■ Reading passage ■
----

When you cancel the Contract within this time period, Great American Reserve
will not assess a withdrawal charge.  On the day we receive your request we will
return your purchase payment.

     Initial purchase payments to be allocated to the Separate Account are
credited to the U.S. Government Money Market subaccount.  Fourteen days after
the Contract Date, transfers will be made to subaccounts of the Separate Account
pursuant to instructions from your Financial Advisor.  Purchase payments are
allocated to the Fixed Account upon receipt pursuant to instructions from your
Financial Advisor.

     The minimum initial purchase payment is $25,000 and the minimum for each
subsequent purchase payment is $1,000.  We will accept total purchase payments
under your Contract of up to $500,000.  Payments to us in excess of $500,000
require our prior approval.

     The principal underwriter of the Contract (under federal securities laws)

----

■ Activity 1 ■
From the annuity contract passage above, list every distinct dollar amount it mentions.
■ Activity 2 ■
According to the annuity contract passage, how many days after the Contract Date are transfers made to subaccounts of the Separate Account?
■ Activity 3 ■
Carry the annuity contract passage forward from the point where it stops.
The data after this point is not needed.

■ Supplied material ■

----

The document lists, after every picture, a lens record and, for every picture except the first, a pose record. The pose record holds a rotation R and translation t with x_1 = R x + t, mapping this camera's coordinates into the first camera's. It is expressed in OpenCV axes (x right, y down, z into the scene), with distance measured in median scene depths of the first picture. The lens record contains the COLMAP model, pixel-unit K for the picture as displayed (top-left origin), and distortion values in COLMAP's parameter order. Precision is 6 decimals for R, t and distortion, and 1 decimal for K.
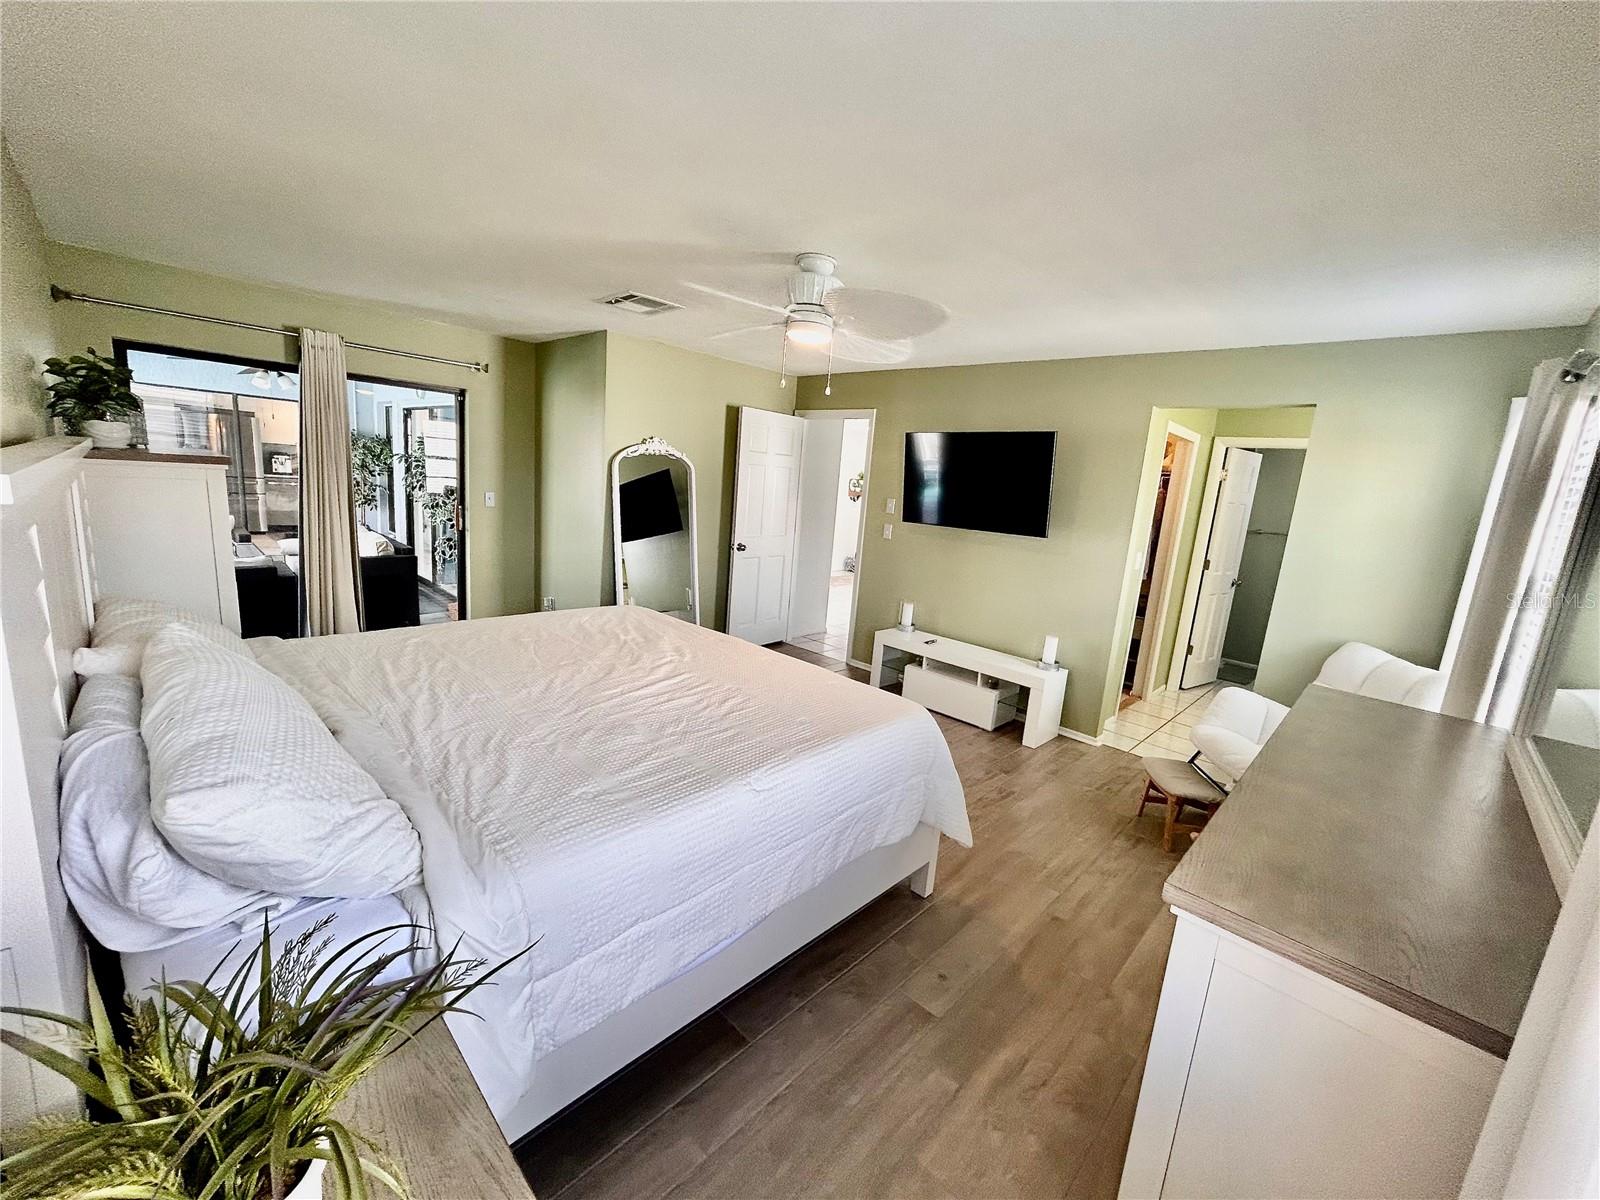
lens RADIAL K [[641.7, 0, 800.0], [0, 641.7, 600.0], [0, 0, 1]] dist [-0.001497, 0.005152]
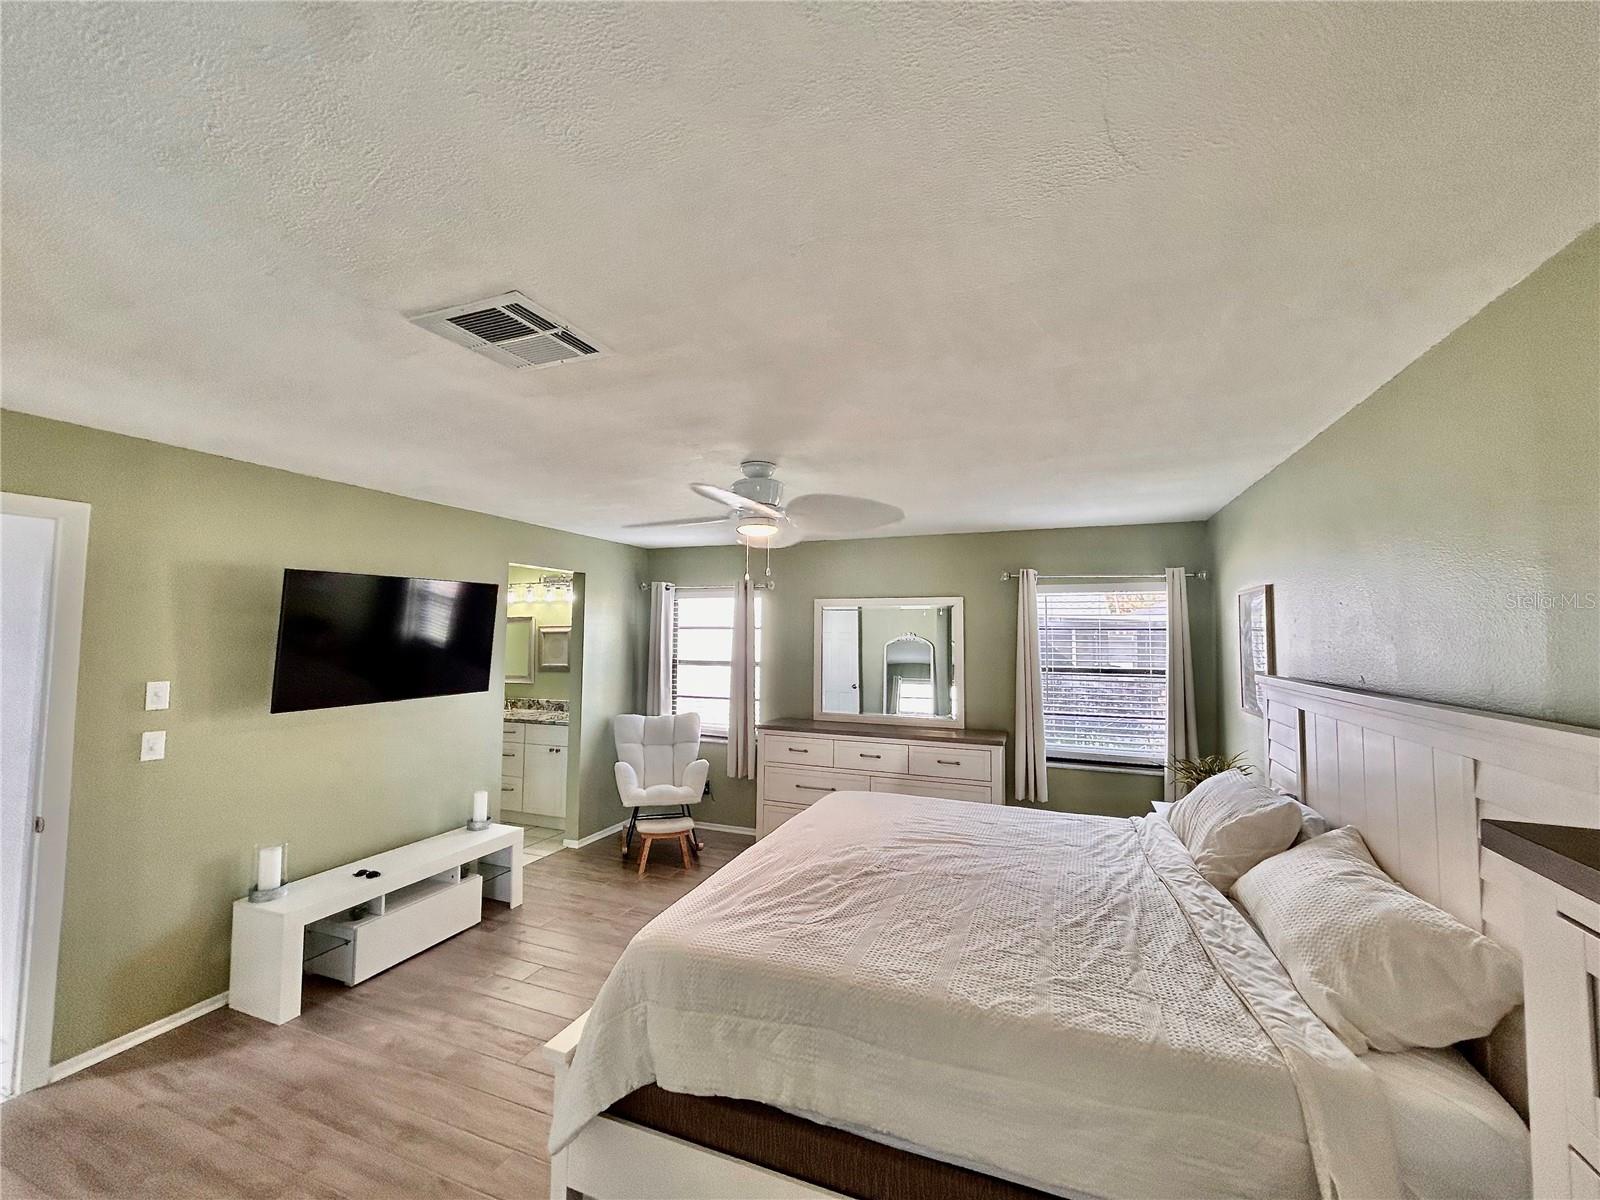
lens RADIAL K [[641.7, 0, 800.0], [0, 641.7, 600.0], [0, 0, 1]] dist [-0.001497, 0.005152]
pose [[-0.388937, -0.029436, 0.920794, -0.913268], [0.135805, 0.986738, 0.088907, -0.339566], [-0.911200, 0.159628, -0.379782, 1.218532]]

----

■ Expected output 1 ■
$25,000, $1,000, $500,000

■ Expected output 2 ■
Fourteen days.

■ Expected output 3 ■
is Conseco Equity Sales, Inc., 11825 North Pennsylvania Street, Carmel, Indiana
46032.


                                         -9-
<PAGE>

ACCUMULATION UNITS

     Purchase payments allocated or transferred to a subaccount are credited to
the Contract in the form of Accumulation Units of the subaccount selected.  The
number of Accumulation Units credited is determined by dividing the purchase
payment allocated to the subaccount by the value of the Accumulation Unit for
the valuation period in which the purchase payment is received at our
administrative office or, in the case of the first purchase payment, is accepted
by us.

     Accumulation Units are used to account for all amounts allocated or
transferred to or withdrawn from a subaccount as a result of purchase payments,
withdrawals, transfers and charges.

     For each subaccount of the Separate Account the value of an Accumulation
Unit was set at $10 when it was established.  The value of an Accumulation Unit
may increase or decrease from one valuation period to the next.  We calculate
the value of an Accumulation Unit for each subaccount after the New York Stock
Exchange closes each day.  A valuation period is the interval from one valuation
day of a subaccount to the next valuation day, measured from the time each day
the subaccount is valued.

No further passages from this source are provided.